» Text section

- Opening Delimiter -

# Grading



## Stuey (Dec 11, 2009)

I have my second grading coming up. I am really looking forward to it! My first grading I was stupidly hung over pretty bad. Held it together for the most part until I got home. I intend to get a distinction this time though! I KNOW I am good enough!

Does anyone else have this system of grading whereby you get a pass, (a lot of work needed to perfect stuff but basically got it), a merit (spot on with most of the material, few things to work on) and a distinction, (Damn, your on fire!)?

Also, it seems that higher up there a loads of different things to remember, like different combos, kata, one/two steps, basics, foreign terms, etc, etc. Is there any way to make remembering all this different stuff a little easier?


----------



## Jade Tigress (Dec 11, 2009)

In both the systems I trained my Sifu always had a checklist of sorts. There was a scale on performance for each thing tested, be it a form, techniques, sparring, footwork, whatever the test consisted of at that level. You had to score above the minimum requirements. There was also a spot for notes on each one.

At my first school, we were either passed or failed and then shown our results. At my second school we were told the things we really excelled at and the things that need work and were then shown how to improve the weak areas. After that we learned whether we passed or not. 

So yeah, there was a distinction there of exactly where you were for each area. I found it very helpful. 

Good luck on your test! Eat a good meal the night before and get plenty of rest. :asian:


----------



## Stuey (Dec 11, 2009)

Thats where I went wrong last time! It was a good meal I should have had instead of a bottle of Vodka! I defo wont be making that mistake again.


----------



## terryl965 (Dec 11, 2009)

For me I use a pass or faill option with a Ten part test, one being Physical Fitnees, Kata/Poomsae, One Steps, Punches, Blocks, Kicks, Sparring, Attitude, Written portion and attendance. If that all adds up to 80% or better they pass if not the fail and can retake in thirty days at no additional charge.


----------



## Stuey (Dec 11, 2009)

terryl965 said:


> For me I use a pass or faill option with a Ten part test, one being Physical Fitnees, Kata/Poomsae, One Steps, Punches, Blocks, Kicks, Sparring, Attitude, Written portion and attendance. If that all adds up to 80% or better they pass if not the fail and can retake in thirty days at no additional charge.


 Thats a good idea. I like that one. I guess some clubs here will un-officially grade in class if you have tried and failed, so its similar.


----------



## Jade Tigress (Dec 13, 2009)

When is your grading? Was it this weekend? Let us know how it went/goes.


----------



## Tez3 (Dec 13, 2009)

Stuey said:


> I have my second grading coming up. I am really looking forward to it! *My first grading I was stupidly hung over pretty bad.* *Held it together for the most part until I got home.* I intend to get a distinction this time though! I KNOW I am good enough!
> 
> Does anyone else have this system of grading whereby you get a pass, (a lot of work needed to perfect stuff but basically got it), a merit (spot on with most of the material, few things to work on) and a distinction, (Damn, your on fire!)?
> 
> Also, it seems that higher up there a loads of different things to remember, like different combos, kata, one/two steps, basics, foreign terms, etc, etc. Is there any way to make remembering all this different stuff a little easier?


 

Yesterday I was listening to my shift partner, an ex Para himself telling two Para recruits to get drunk the night before their 10 miler on P Company because 'you'll have run five miles before you even sober up' then the next five is easy! ROFL.


----------



## Stuey (Dec 13, 2009)

Oh yeah baby! 11th kyu Stu here. No hangover too. 
Didnt get the distinction I was hoping for, the defense techniques were not great. I had only done some of them once. I really put it all in for the rest though. I graded with a merit.
My Son and Daughter also graded with merits. A proud moment.


----------



## kingkong89 (Dec 16, 2009)

Thats why they call the martial arts a journey each grading becomes more and more intense at first there are just a few things to remember later on a few grades up there is much more to remember and when you reach the top you have to remember all of what you have learned


----------

- Closing Delimiter -

» Given entries
- Opening Delimiter -

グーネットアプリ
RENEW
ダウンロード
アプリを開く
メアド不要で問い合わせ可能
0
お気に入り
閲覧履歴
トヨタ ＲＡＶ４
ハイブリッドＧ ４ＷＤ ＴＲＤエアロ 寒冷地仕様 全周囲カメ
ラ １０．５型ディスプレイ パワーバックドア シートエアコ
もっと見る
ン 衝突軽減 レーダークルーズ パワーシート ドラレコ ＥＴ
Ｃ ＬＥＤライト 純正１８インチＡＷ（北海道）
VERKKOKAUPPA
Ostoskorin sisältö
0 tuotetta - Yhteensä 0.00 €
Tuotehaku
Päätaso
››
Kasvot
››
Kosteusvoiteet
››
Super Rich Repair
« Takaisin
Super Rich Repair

- Closing Delimiter -
- Opening Delimiter -

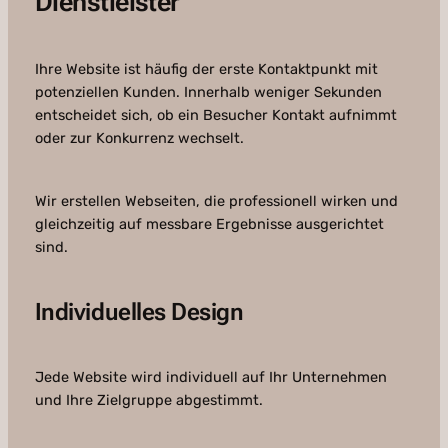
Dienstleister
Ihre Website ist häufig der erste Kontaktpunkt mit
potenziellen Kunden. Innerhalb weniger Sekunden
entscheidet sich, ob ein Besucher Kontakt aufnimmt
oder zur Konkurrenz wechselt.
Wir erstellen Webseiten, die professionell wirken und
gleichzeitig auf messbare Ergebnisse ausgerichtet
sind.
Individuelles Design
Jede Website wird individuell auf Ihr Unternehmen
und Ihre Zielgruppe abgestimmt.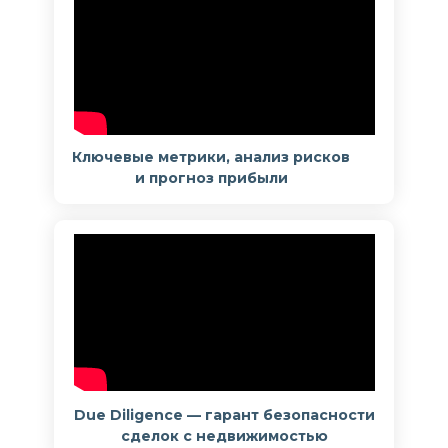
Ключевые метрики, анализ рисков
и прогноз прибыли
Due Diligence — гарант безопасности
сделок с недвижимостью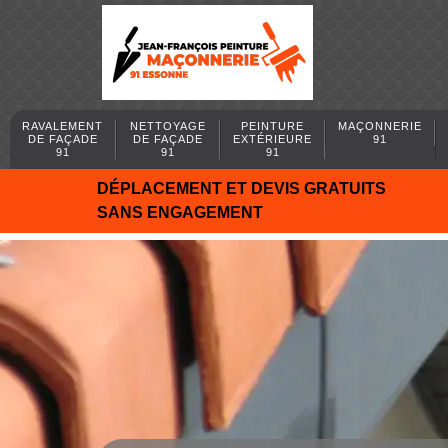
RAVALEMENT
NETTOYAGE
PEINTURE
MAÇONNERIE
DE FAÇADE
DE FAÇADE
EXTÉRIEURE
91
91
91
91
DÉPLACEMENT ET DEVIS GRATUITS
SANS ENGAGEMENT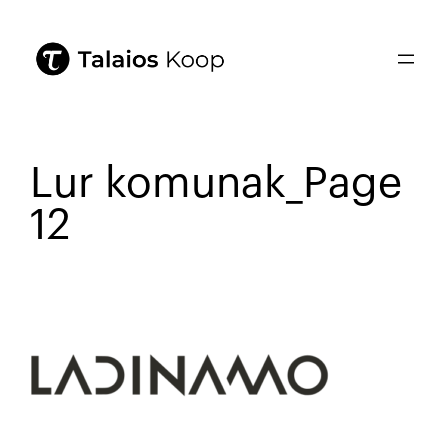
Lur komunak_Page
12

- Closing Delimiter -
- Opening Delimiter -

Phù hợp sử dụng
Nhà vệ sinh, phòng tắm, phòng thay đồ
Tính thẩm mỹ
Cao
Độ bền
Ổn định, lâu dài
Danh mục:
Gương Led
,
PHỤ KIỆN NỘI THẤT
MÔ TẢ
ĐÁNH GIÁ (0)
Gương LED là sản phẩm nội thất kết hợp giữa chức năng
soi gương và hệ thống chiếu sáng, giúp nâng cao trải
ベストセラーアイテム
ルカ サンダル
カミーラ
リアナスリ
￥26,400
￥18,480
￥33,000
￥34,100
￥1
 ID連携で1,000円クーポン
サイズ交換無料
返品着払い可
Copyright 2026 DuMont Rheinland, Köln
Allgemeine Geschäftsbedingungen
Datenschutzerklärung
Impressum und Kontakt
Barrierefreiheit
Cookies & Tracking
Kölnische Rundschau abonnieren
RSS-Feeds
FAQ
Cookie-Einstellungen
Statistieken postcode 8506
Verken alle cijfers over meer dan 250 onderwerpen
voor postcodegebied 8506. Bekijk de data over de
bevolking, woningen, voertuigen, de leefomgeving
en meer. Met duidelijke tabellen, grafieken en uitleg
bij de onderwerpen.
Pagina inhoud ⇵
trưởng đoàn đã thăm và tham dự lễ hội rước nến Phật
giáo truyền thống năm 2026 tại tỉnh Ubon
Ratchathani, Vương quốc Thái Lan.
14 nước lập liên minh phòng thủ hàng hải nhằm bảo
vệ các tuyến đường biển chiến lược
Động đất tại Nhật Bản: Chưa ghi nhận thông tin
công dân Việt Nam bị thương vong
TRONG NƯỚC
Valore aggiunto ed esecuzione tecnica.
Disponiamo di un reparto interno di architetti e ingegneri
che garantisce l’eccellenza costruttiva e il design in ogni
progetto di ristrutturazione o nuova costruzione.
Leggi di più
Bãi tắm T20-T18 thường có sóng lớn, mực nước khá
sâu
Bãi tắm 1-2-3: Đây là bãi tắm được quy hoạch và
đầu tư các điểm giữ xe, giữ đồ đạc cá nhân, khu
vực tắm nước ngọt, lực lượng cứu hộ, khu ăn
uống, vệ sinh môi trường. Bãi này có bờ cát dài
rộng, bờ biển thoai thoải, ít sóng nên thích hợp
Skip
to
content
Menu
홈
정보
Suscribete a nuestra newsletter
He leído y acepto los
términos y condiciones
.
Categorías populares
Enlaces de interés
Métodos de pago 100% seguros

- Closing Delimiter -

» List of tasks
1. In the grading thread, please swap "checklist" for "scorecard" in the part starting at "## Jade Tigress (Dec 11, 2009)" and ending at "it very helpful.".
2. Summarize the grading thread in three sentences.

» Solution list
1.
## Jade Tigress (Dec 11, 2009)

In both the systems I trained my Sifu always had a scorecard of sorts. There was a scale on performance for each thing tested, be it a form, techniques, sparring, footwork, whatever the test consisted of at that level. You had to score above the minimum requirements. There was also a spot for notes on each one.

At my first school, we were either passed or failed and then shown our results. At my second school we were told the things we really excelled at and the things that need work and were then shown how to improve the weak areas. After that we learned whether we passed or not. 

So yeah, there was a distinction there of exactly where you were for each area. I found it very helpful.

2. Stuey, facing a second grading after being hung over at the first, asks whether others grade with a pass, merit and distinction and how to remember the growing amount of material. Jade Tigress describes a scored checklist with notes for each area tested, and terryl965 describes a ten-part pass-or-fail test where 80% or better passes and a failed test can be retaken in thirty days at no extra charge. Stuey later reports reaching 11th kyu with a merit, missing a distinction because of weak defense techniques, and his son and daughter also graded with merits.